If someone who’d never met me before were to say to me, “Tell me about yourself. Who are you? What are you like?” I’d probably blink and stare. I’m not so sure I could use words to tell anyone who I am and have it make sense because I’m not so sure that I make sense. Some people may see one side of me and others me see the opposite. People who see all of the conflicting traits of my personality – like my husband – just hug me and stroke my hair while saying “There, there.
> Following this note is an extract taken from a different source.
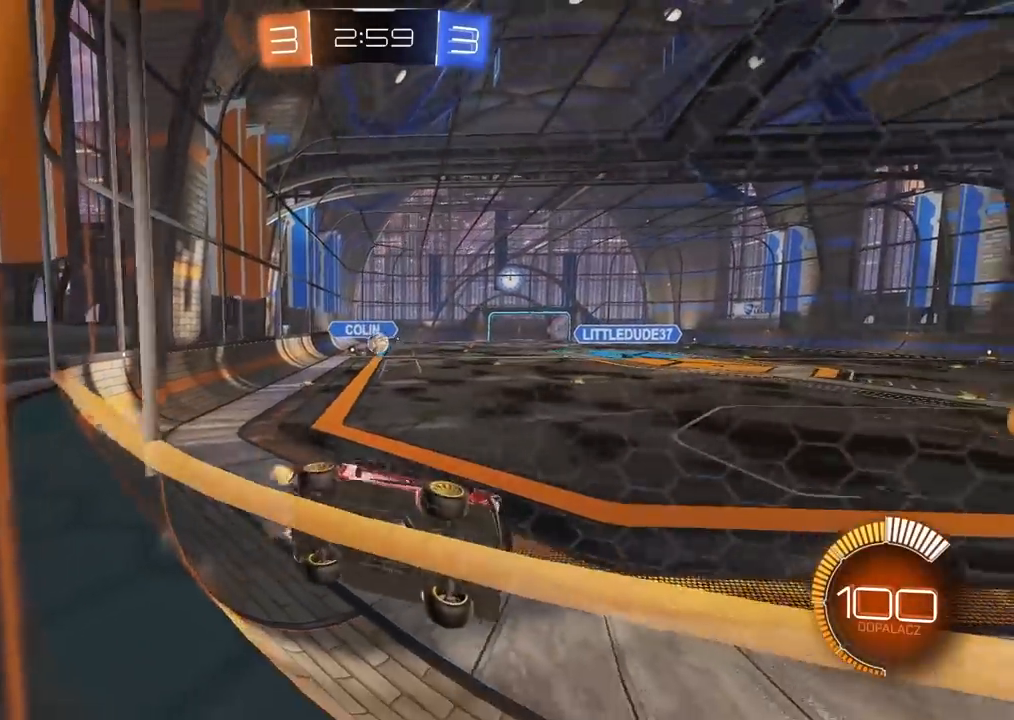
{"buttons": ["CIRCLE", "R2"], "left_stick": "center", "right_stick": "center", "events": [[67, "left_stick", "center"], [250, "CIRCLE", "down"], [417, "left_stick", "left"], [500, "left_stick", "center"]]}
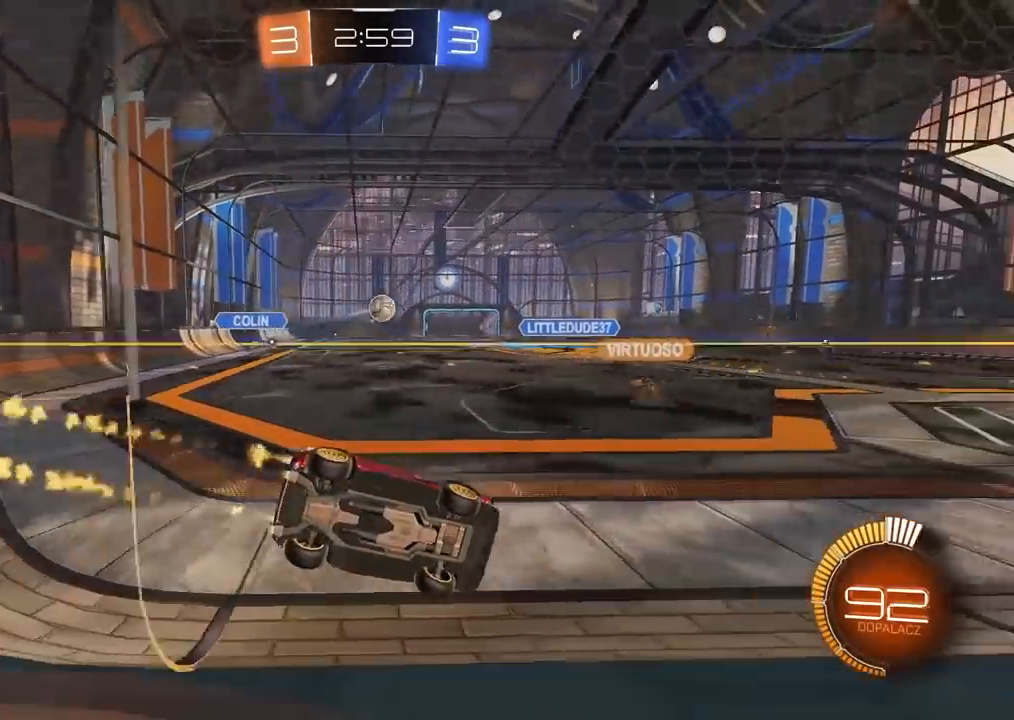
{"buttons": ["R2"], "left_stick": "right", "right_stick": "center", "events": [[167, "CIRCLE", "up"], [467, "left_stick", "right"]]}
You’re crazy … but it’s going to be okay, baby.”
Some Paradoxes about me:
- I’m an extremely shy extrovert
- I’m an outgoing and flirty introvert
- I loathe parties but I can easily be the life of one
- Can’t stand looking at myself in the mirror but I like the way I look
- I can qualify to join MENSA but I’m deathly afraid of sounding stupid
- I’m a blind-folding, throat-choking, limb-binding, adventurous and likes-it-rough freak who thinks casual sex is a bit extreme
- Being on center stage terrifies me but I enjoy being the star of the show
- Story ideas come easily to me but I have a hard time getting them out
- I’m constantly at a loss for words but I talk way too much
- I hate jerks that I love
- I’m bold enough to bluntly speak my mind but I’m often afraid to
- The idea of alien abductions and visitation frightens me a bit but I love watching, reading and writing about alien visitation and abductions in romances
- I’m a we-are-the-world, save-the-dolphins-and-the-children, empathetic tree-hugger but I’m not sure that I really care
I’m a living, walking paradox. Am I the only one?